Whatever happens, this initiative should not turn into a Christmas tree bill. Every federal project must be vetted to be certain it would boost the economy by making transportation easier or significantly improve public safety or quality of life. On projects where specific industries would benefit, public-private partnerships make sense. An ambitious but smartly crafted and managed program has the potential to win over even some fiscal conservatives. The state’s and the nation’s needs are that real.
But given this larger picture of needs, it is noteworthy that the most prominent project on Brown’s wish list - the state bullet train project - is one that independent vetting would quickly reject. Proposition 1A, the 2008 ballot measure providing $9.95 billion in state bonds toward a project then estimated to cost $43 billion, bans operating subsidies for the state bullet-train system. Yet as the Legislative Analyst’s Office pointed out way back in 2010, the rail authority was counting on such subsidies to attract private investors. Potential state partners want guarantees of ridership or revenue to reduce their vulnerability if projections don’t pan out. Seven years later, the state still can’t provide such guarantees and thus still has no project investors and thus still doesn’t have remotely enough money to finish the $31 billion initial segment of a project now estimated to cost $64 billion.
But beyond the basic lack of money and beyond the evidence that the California High-Speed Rail Authority has been poorly managed, a strong reason to oppose the bullet-train project has emerged over the years: ever-increasing doubt about the state’s cost estimates. A confidential Federal Railroad Administration risk analysis obtained last month by The Los Angeles Times projects that the cost of building the rail line from Merced to Shafter in the Central Valley would be at least $9.5 billion, contrary to the rail authority’s assertions that it is on budget and that the link will cost $6.4 billion.
That lowballing is nothing new. In 2015, the Times obtained a 2013 analysis from Parsons Brinckerhoff, the project’s main contractor, that predicted the $31 billion initial segment would instead cost $40 billion. The authority continues to use the $31 billion estimate.
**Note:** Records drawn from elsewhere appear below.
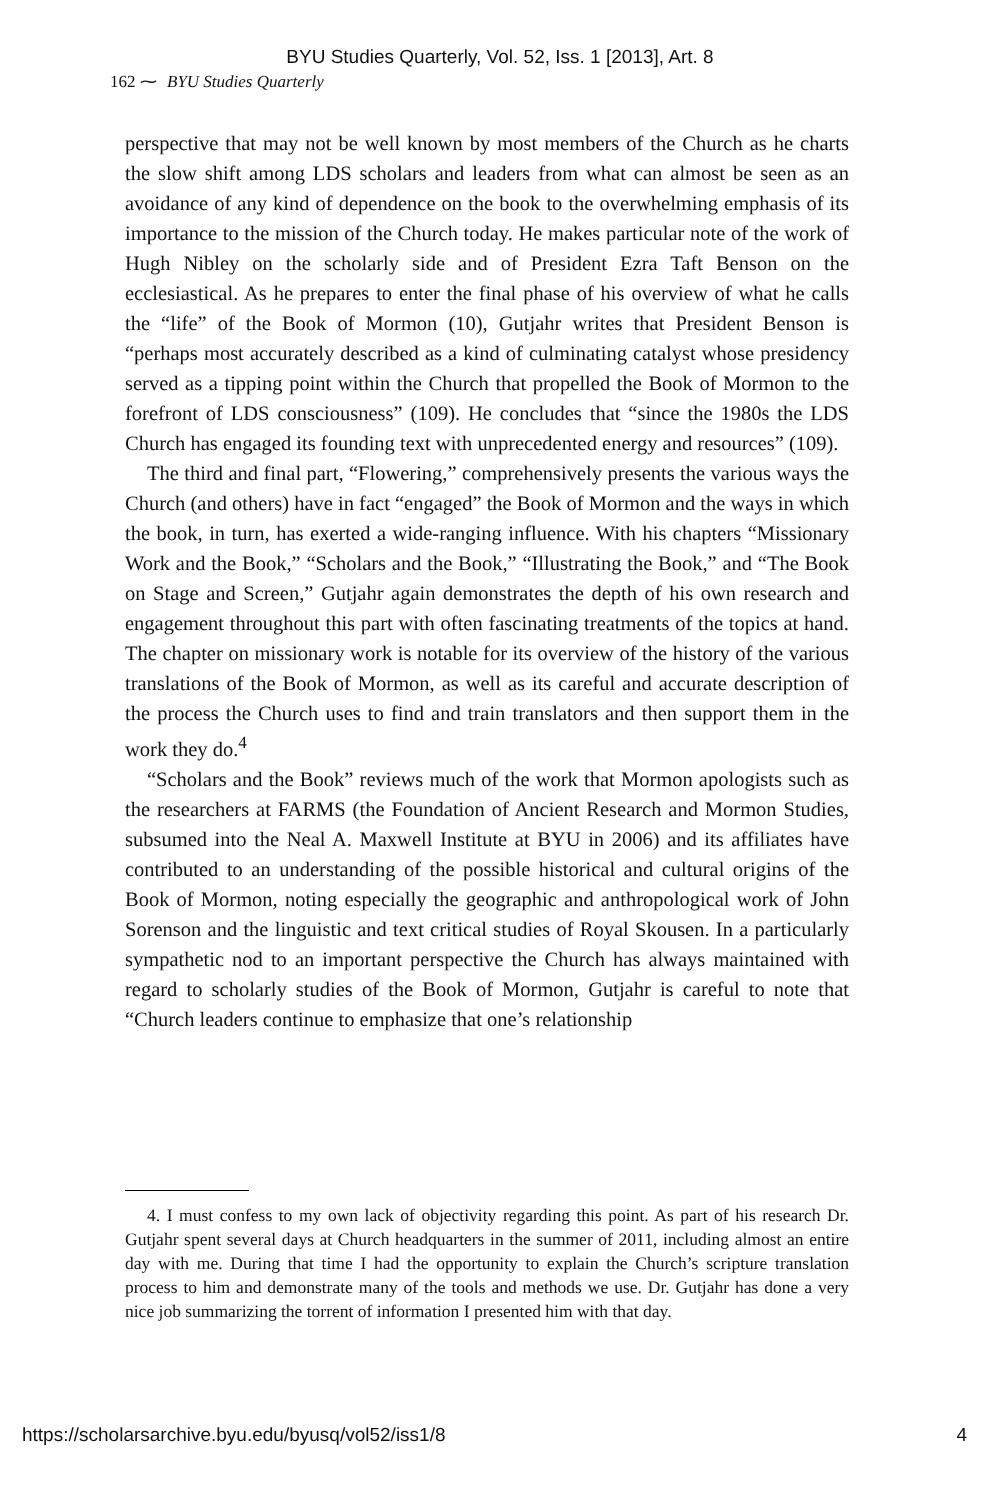BYU Studies Quarterly, Vol. 52, Iss. 1 [2013], Art. 8
162 ⁓ BYU Studies Quarterly
perspective that may not be well known by most members of the Church as he charts the slow shift among LDS scholars and leaders from what can almost be seen as an avoidance of any kind of dependence on the book to the overwhelming emphasis of its importance to the mission of the Church today. He makes particular note of the work of Hugh Nibley on the scholarly side and of President Ezra Taft Benson on the ecclesiastical. As he prepares to enter the final phase of his overview of what he calls the “life” of the Book of Mormon (10), Gutjahr writes that President Benson is “perhaps most accurately described as a kind of culminating catalyst whose presidency served as a tipping point within the Church that propelled the Book of Mormon to the forefront of LDS consciousness” (109). He concludes that “since the 1980s the LDS Church has engaged its founding text with unprecedented energy and resources” (109).
The third and final part, “Flowering,” comprehensively presents the various ways the Church (and others) have in fact “engaged” the Book of Mormon and the ways in which the book, in turn, has exerted a wide-ranging influence. With his chapters “Missionary Work and the Book,” “Scholars and the Book,” “Illustrating the Book,” and “The Book on Stage and Screen,” Gutjahr again demonstrates the depth of his own research and engagement throughout this part with often fascinating treatments of the topics at hand. The chapter on missionary work is notable for its overview of the history of the various translations of the Book of Mormon, as well as its careful and accurate description of the process the Church uses to find and train translators and then support them in the work they do.<sup>4</sup>
“Scholars and the Book” reviews much of the work that Mormon apologists such as the researchers at FARMS (the Foundation of Ancient Research and Mormon Studies, subsumed into the Neal A. Maxwell Institute at BYU in 2006) and its affiliates have contributed to an understanding of the possible historical and cultural origins of the Book of Mormon, noting especially the geographic and anthropological work of John Sorenson and the linguistic and text critical studies of Royal Skousen. In a particularly sympathetic nod to an important perspective the Church has always maintained with regard to scholarly studies of the Book of Mormon, Gutjahr is careful to note that “Church leaders continue to emphasize that one’s relationship
4. I must confess to my own lack of objectivity regarding this point. As part of his research Dr. Gutjahr spent several days at Church headquarters in the summer of 2011, including almost an entire day with me. During that time I had the opportunity to explain the Church’s scripture translation process to him and demonstrate many of the tools and methods we use. Dr. Gutjahr has done a very nice job summarizing the torrent of information I presented him with that day.
https://scholarsarchive.byu.edu/byusq/vol52/iss1/8 4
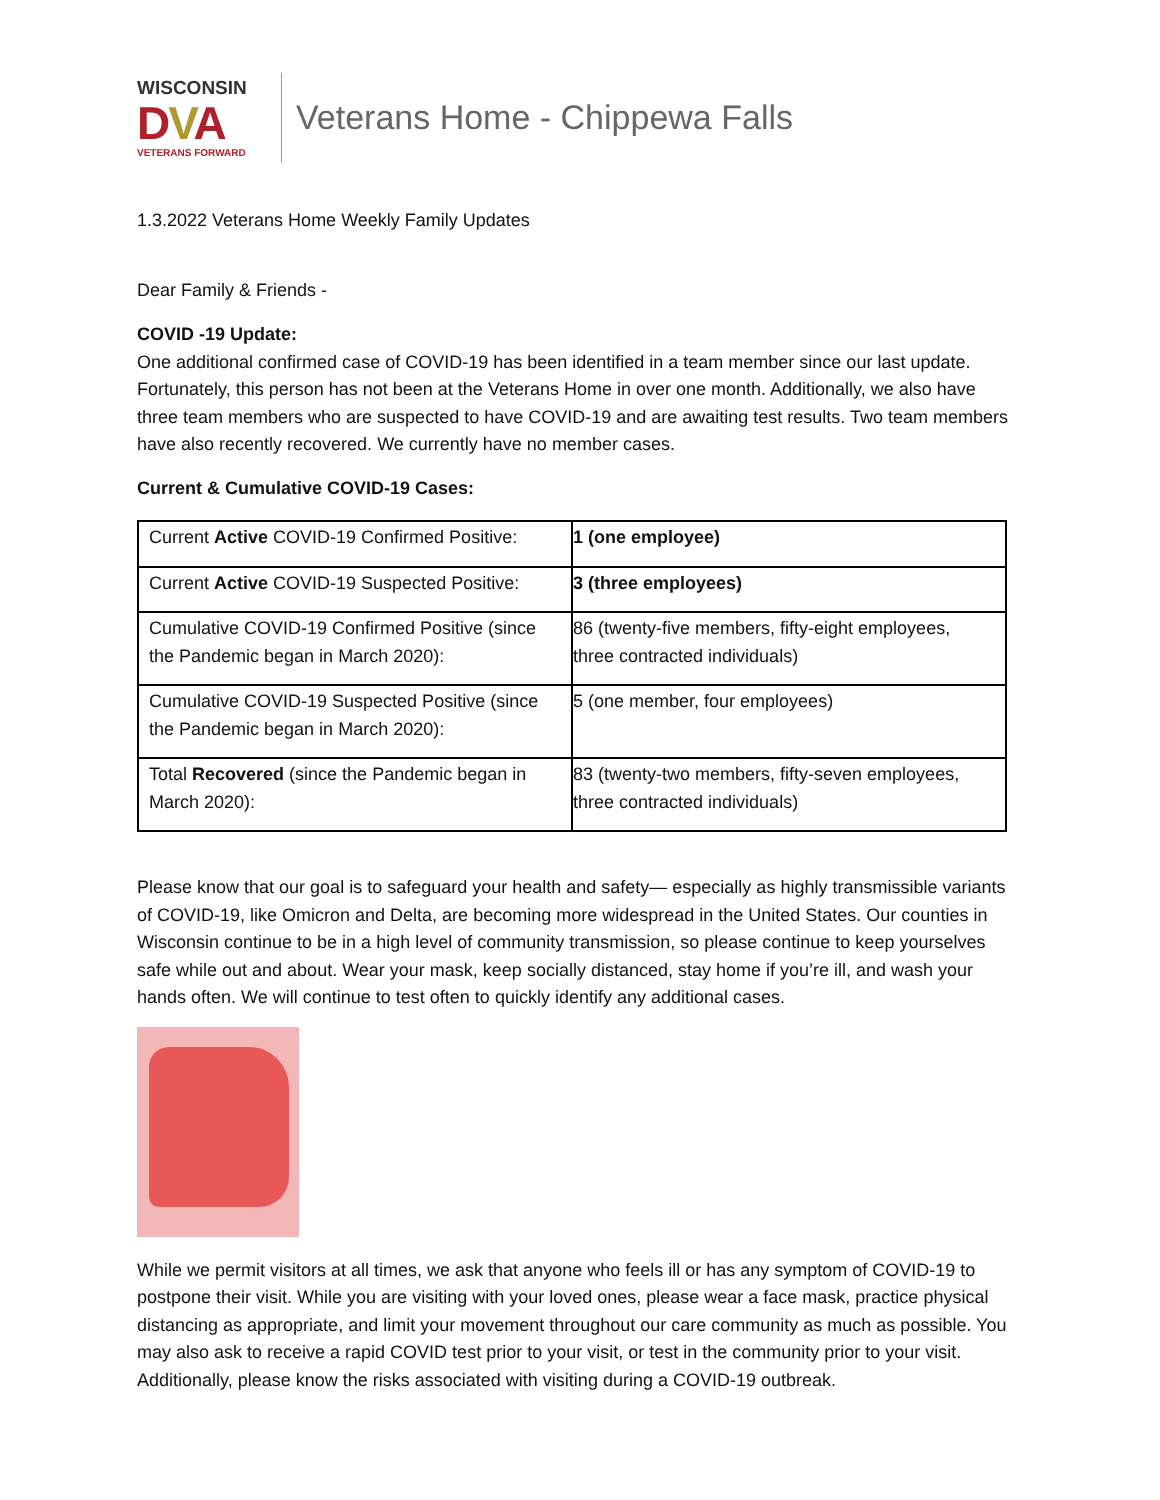WISCONSIN
DVA
VETERANS FORWARD
Veterans Home - Chippewa Falls
1.3.2022 Veterans Home Weekly Family Updates
Dear Family & Friends -
COVID -19 Update:
One additional confirmed case of COVID-19 has been identified in a team member since our last update. Fortunately, this person has not been at the Veterans Home in over one month. Additionally, we also have three team members who are suspected to have COVID-19 and are awaiting test results. Two team members have also recently recovered. We currently have no member cases.
Current & Cumulative COVID-19 Cases:
| Current Active COVID-19 Confirmed Positive: | 1 (one employee) |
| Current Active COVID-19 Suspected Positive: | 3 (three employees) |
| Cumulative COVID-19 Confirmed Positive (since the Pandemic began in March 2020): | 86 (twenty-five members, fifty-eight employees, three contracted individuals) |
| Cumulative COVID-19 Suspected Positive (since the Pandemic began in March 2020): | 5 (one member, four employees) |
| Total Recovered (since the Pandemic began in March 2020): | 83 (twenty-two members, fifty-seven employees, three contracted individuals) |
Please know that our goal is to safeguard your health and safety— especially as highly transmissible variants of COVID-19, like Omicron and Delta, are becoming more widespread in the United States. Our counties in Wisconsin continue to be in a high level of community transmission, so please continue to keep yourselves safe while out and about. Wear your mask, keep socially distanced, stay home if you’re ill, and wash your hands often. We will continue to test often to quickly identify any additional cases.
While we permit visitors at all times, we ask that anyone who feels ill or has any symptom of COVID-19 to postpone their visit. While you are visiting with your loved ones, please wear a face mask, practice physical distancing as appropriate, and limit your movement throughout our care community as much as possible. You may also ask to receive a rapid COVID test prior to your visit, or test in the community prior to your visit. Additionally, please know the risks associated with visiting during a COVID-19 outbreak.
And in 2014, the San Francisco-based engineering firm URS Corp. complained that it was being “instructed” by the authority to shift projected cost increases to a contingency account to hold estimates down.
This pattern of duplicity shouldn’t just give everyone pause. It should bring the project to a halt so a full audit can be conducted.
A case can be made in both Sacramento and Washington that the time has come for a massive infrastructure measure that is well-crafted, well-budgeted and well-managed. California’s bullet-train project could never qualify for such a program.